We had some event processing being done with a cron job calling to a web API, but it turns out we need to scale this out, way out, because our event message quantity is growing, and the web API we have been using is reserved for realtime execution use cases. So we set it up with Amazon SQS queue being read into an AWS Lambda function, which scales out the processing. The problem that we’re running into is that the processing is not very small, there are seven or so tasks that processing entails including integration with S3, ElasticSearch, parsing and mutating data, custom web API invocations, SMTP/email, etc. Since these integration points involve related integration dependencies, the payload size just for deployment in a .zip file is more than 50MB, which exceeds the maximum size allowed for Lambdas. If deployed, it would take about 40 seconds to set up each instance and again as much to complete each message. Lambdas, we are reminded, are intended for really small, lightweight, “do it and quit quick” type of tasks, not moderately heavy handed processing, so I suppose Lambda was not the right choice for us.
It occurred to me that I could have the Lambda call the web API again, or call a new web API app just for this purpose. But then that web API would end up needing to scale up, not out.

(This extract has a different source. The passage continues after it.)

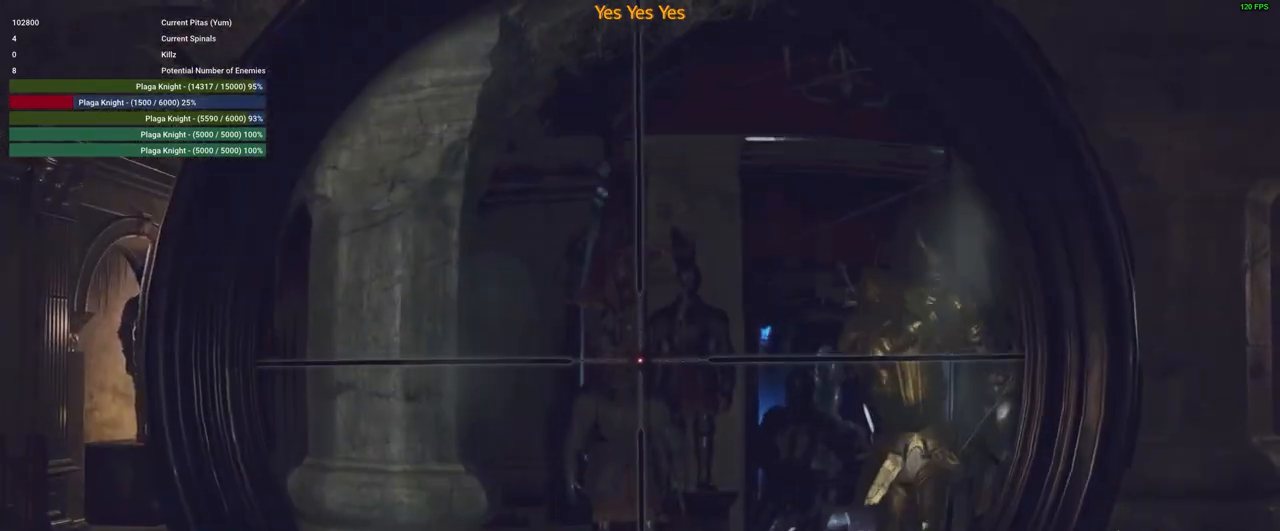
{"keys": [], "mouse": ["left", "right"], "events": [[350, "mouse_left", "down"]]}
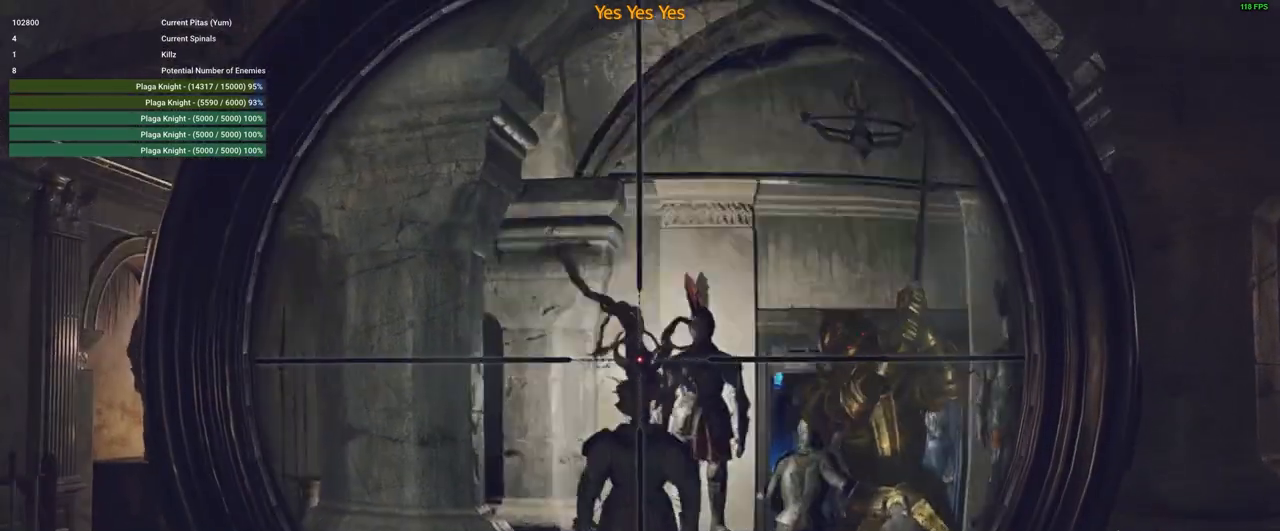
{"keys": ["s"], "mouse": ["right"], "events": [[133, "s", "down"], [183, "mouse_left", "up"]]}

We want to automatically scale out, which Lambda gave us.
We know we could also chunk the processing into multiple stages so that Lambda is indeed staying simple, there would just be multiple Lambdas instead of one, but that would also mean more SQS/SNS queues/topics, and I am trying to avoid building a Rube Goldberg machine.
There are so many options out there that we can look at for running this processor but unfortunately so many of them seem like they will involve a great deal of hand-holding just for infrastructure/architecture setup, things like kubernetes (containerized packages), EC2 (VMs), etc. What is the best strategy for this problem?